End-to-end SQL data engineering project built on Washington State OSPI Report Card SQSS 2021-2022 data. Implements a full Medallion Architecture (Bronze / Silver / Gold) with data cleaning, typed layers, Gold reports, and BI-ready views.
This project demonstrates a complete ETL pipeline and Medallion Data Architecture using SQL Server. Raw school performance data from Washington State is ingested, cleaned, typed, and transformed into reporting-ready views for analysts and BI tools.
| Property | Value |
|---|---|
| Data Source | OSPI Report Card SQSS 2021-2022 (CSV) |
| Database | reportcard_sqss_2021_2022 |
| Architecture | Medallion — Bronze / Silver / Gold |
| Rows Loaded | 102,000 |
| SQL Dialect | SQL Server (T-SQL) |
| Tools | SSMS, SQL Server 2019+ |
sql-school-performance-etl/
|
|-- bronze/
| |-- ddl_bronze_school_performance.sql
| |-- bulk_insert_bronze.sql
|
|-- silver/
| |-- ddl_silver_school_performance.sql
| |-- data_cleaning_bronze_school_performance.sql
| |-- proc_load_silver_school_performance.sql
|
|-- gold/
| |-- gold_01_graduation_rate_by_district.sql
| |-- gold_02_achievement_gap_analysis.sql
| |-- gold_03_advanced_course_participation.sql
| |-- gold_04_chronic_absenteeism_report.sql
| |-- gold_05_school_type_performance.sql
| |-- gold_06_county_level_scorecard.sql
| |-- gold_07_grade_level_proficiency.sql
| |-- gold_08_college_readiness_report.sql
| |-- gold_views_all.sql
|
|-- docs/
| |-- naming_convention.docx
| |-- ETL.png
| |-- DATA_ARCHITECTURE.png
| |-- DATA_FLOW.png
| |-- DATA_INTEGRATION.png
| |-- LAYERS.png
| |-- DATA_MODEL.png
|
|-- dataset/
| |-- school_performance_raw.csv
|
|-- README.md
The pipeline follows three stages:
- Extract — CSV file loaded into Bronze via
BULK INSERT - Transform — Cleaning applied via
CASE WHEN,TRIM,UPPER,TRY_CAST - Load — Cleaned data inserted into Silver with proper data types
BULK INSERT bronze.school_performance
FROM 'path\to\school_performance_raw.csv'
WITH
(
FORMAT = 'CSV',
FIRSTROW = 2,
FIELDTERMINATOR = ',',
ROWTERMINATOR = '0x0a',
FIELDQUOTE = '"',
TABLOCK
);Raw data ingested directly from CSV with no transformations.

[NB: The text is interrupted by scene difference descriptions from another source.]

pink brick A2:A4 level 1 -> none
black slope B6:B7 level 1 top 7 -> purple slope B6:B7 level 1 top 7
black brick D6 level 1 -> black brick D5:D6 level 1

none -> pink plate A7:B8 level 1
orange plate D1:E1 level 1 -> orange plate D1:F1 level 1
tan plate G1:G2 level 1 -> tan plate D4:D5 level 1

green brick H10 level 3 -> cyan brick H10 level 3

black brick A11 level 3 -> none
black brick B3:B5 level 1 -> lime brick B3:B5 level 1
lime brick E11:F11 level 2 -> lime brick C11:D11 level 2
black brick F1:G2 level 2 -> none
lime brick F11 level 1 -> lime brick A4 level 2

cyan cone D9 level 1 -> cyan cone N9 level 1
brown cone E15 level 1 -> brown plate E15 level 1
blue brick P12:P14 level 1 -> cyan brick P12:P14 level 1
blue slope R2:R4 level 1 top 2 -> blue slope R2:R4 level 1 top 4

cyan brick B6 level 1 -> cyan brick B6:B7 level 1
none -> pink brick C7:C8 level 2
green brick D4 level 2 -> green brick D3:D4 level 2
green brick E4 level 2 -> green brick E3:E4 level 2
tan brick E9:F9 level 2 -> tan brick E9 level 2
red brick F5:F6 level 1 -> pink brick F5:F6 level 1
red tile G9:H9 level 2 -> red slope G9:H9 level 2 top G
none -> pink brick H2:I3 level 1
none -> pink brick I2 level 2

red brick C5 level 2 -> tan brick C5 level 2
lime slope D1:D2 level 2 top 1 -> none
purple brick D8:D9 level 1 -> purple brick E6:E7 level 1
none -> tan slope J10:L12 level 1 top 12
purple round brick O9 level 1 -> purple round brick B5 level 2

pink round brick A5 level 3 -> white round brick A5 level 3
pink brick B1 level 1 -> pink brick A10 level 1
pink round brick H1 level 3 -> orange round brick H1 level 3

All columns stored as NVARCHAR to preserve original values exactly.
- 32 NVARCHAR columns
- 102,000 rows
- Never modified after load
- Source of truth for all downstream layers
Cleaned, standardized, and typed data loaded from Bronze.
| Issue | Example | Fix Applied |
|---|---|---|
| Mixed date formats | 2021-2022, 21-22, 2021/22 |
Standardized to 2021-22 |
| Mixed case | king, PIERCE, WHITE |
Title case via UPPER() + TRIM() |
| String NULL | 'NULL', 'N/A', '--' |
Converted to 'n/a' or real NULL |
| Float leak | 3542.0, 610.0 |
Converted via TRY_CAST to INT |
| Percent sign | 26.5% |
Stripped via REPLACE() |
| Duplicate rows | ~2,000 exact duplicates | Removed |
| Typos | Schoool, hispanic/latino |
Corrected to standard values |
| Logical errors | Numerator > Denominator | Flagged and corrected |
| Column Type | Missing Value | Reason |
|---|---|---|
| NVARCHAR (text) | 'n/a' |
Consistent text placeholder |
| INT (numbers) | NULL |
Allows SUM(), AVG(), COUNT() |
| DATE | NULL |
Cannot store string in DATE column |
| Column | Type | Description |
|---|---|---|
| SchoolYear | NVARCHAR(20) | e.g. 2021-22 |
| County | NVARCHAR(100) | e.g. King, Pierce |
| DistrictName | NVARCHAR(200) | e.g. Seattle School District |
| SchoolName | NVARCHAR(200) | e.g. Lincoln Elementary |
| CurrentSchoolType | NVARCHAR(50) | Traditional / Charter / Alternative |
| StudentGroup | NVARCHAR(200) | e.g. Hispanic/Latino, White |
| GradeLevel | NVARCHAR(50) | e.g. Grade 9, All Grades |
| Measure | NVARCHAR(200) | e.g. Graduation Rate |
| Numerator | INT | Students meeting criteria |
| Denominator | INT | Total eligible students |
| NumberTakingAP | INT | Advanced Placement count |
| NumberTakingIB | INT | International Baccalaureate count |
| NumberTakingCollegeInTheHighSchool | INT | College in High School count |
| NumberTakingCambridge | INT | Cambridge program count |
| NumberTakingRunningStart | INT | Running Start count |
| NumberTakingCTETechPrep | INT | CTE Tech Prep count |
| DataAsOf | DATE | Standardized to YYYY-MM-DD |
Aggregated, calculated, and BI-ready reports and views.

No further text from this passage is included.